Limitations. Our observation in the current procedure revealed that this technique may not be suitable for microfiber extraction as we could not find any microfiber particle in all our isolated microplastics against our expectation. However, microfibers were also not observed in the extracted organic matter when examined under the stereo microscope. It is also possible that some microfibers are lost during sieving.
Also, improved methods for separating MP from complex environmental matrixes with little or no alteration to the chemistry of the isolated MP are needed, especially for studies that quantify contaminants sorbed to environmentally weathered plastic. This method, because it uses diluted ethanol, may not be sufficient for hydrophilic chemicals sorbed to plastic. However, because of ethanol’s higher polarity, it may not interfere with the stronger bonds of hydrophobic chemicals on microplastic surfaces. This also requires additional investigation in our future studies.
Applications. This simple and cost-effective extraction method efficiently separates microplastics from 30 µm to 1 mm. It can be combined with existing density separation methods to capture higher density MP by using an aqueous salt solution instead of DI water for the water solvation step.

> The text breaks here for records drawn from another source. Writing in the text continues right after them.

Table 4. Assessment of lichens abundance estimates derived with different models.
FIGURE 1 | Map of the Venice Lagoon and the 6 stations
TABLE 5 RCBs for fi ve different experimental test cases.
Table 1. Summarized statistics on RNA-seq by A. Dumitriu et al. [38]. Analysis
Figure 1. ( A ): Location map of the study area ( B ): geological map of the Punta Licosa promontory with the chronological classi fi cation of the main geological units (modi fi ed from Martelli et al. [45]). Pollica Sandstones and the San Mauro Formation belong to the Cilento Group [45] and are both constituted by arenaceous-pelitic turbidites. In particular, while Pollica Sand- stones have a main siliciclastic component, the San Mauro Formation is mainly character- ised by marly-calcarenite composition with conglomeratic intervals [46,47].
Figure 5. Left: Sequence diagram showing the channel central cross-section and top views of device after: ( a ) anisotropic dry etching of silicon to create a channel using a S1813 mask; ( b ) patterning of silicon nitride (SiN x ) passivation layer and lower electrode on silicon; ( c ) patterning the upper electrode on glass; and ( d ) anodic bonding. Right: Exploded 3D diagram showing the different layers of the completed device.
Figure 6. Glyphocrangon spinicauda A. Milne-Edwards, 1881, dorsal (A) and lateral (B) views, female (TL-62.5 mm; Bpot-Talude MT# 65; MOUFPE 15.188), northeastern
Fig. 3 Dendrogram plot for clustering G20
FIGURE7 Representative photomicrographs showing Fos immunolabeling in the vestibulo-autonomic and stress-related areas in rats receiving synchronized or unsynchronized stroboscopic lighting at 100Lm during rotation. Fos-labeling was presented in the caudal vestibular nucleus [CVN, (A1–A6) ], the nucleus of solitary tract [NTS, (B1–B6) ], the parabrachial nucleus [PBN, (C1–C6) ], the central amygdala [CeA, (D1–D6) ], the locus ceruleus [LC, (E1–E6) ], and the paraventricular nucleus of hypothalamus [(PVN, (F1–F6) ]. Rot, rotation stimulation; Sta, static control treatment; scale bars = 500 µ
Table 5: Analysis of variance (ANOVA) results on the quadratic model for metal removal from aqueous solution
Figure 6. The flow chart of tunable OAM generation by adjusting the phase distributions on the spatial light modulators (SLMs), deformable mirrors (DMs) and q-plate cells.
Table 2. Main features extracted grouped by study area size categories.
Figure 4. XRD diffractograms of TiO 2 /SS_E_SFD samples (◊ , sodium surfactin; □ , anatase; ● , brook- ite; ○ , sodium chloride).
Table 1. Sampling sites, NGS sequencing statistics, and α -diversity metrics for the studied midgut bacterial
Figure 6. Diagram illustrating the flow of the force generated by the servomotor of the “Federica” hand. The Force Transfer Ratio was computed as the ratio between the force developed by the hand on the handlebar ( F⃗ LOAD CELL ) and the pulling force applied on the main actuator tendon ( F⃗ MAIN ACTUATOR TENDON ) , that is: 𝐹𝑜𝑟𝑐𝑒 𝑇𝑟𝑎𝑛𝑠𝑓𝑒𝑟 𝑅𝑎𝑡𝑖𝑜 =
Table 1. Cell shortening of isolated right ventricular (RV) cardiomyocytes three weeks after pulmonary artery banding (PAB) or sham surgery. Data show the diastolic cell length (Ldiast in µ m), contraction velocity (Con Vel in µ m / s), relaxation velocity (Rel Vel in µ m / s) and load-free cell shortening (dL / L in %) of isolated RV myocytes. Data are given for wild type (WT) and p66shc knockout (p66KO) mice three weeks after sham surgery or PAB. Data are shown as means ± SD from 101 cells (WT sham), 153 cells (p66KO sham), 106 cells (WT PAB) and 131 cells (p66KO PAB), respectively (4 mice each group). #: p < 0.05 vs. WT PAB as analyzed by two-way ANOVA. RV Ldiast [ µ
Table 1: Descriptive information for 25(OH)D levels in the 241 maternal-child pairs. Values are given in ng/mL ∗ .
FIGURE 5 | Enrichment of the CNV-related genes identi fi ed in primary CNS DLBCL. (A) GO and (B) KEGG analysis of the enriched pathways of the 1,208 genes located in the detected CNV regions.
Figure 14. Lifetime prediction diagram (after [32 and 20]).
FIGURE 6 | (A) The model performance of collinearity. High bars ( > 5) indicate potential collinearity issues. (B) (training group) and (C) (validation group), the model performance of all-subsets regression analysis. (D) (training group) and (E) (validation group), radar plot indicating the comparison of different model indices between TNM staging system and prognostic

Furthermore, it can be adapted and optimized to extract MP from POM in other environmental settings that have not been heavily studied, particularly riparian zone POM as well as soils and sediment that contain organic matter. Binary solvent mixtures could also be used to extract MP from wastewater with its high organic matter content. In addition to versatility, POM separation from MP uses only water and EtOH (which can be easily recovered and reused), aligning with the principles of Green Chemistry,33 which should be a point of emphasis in microplastic research. Last, this simplistic and low-cost approach with broad applicability can expand research potential for areas where plastic pollution is significant, but resources to study and address the problem are limited.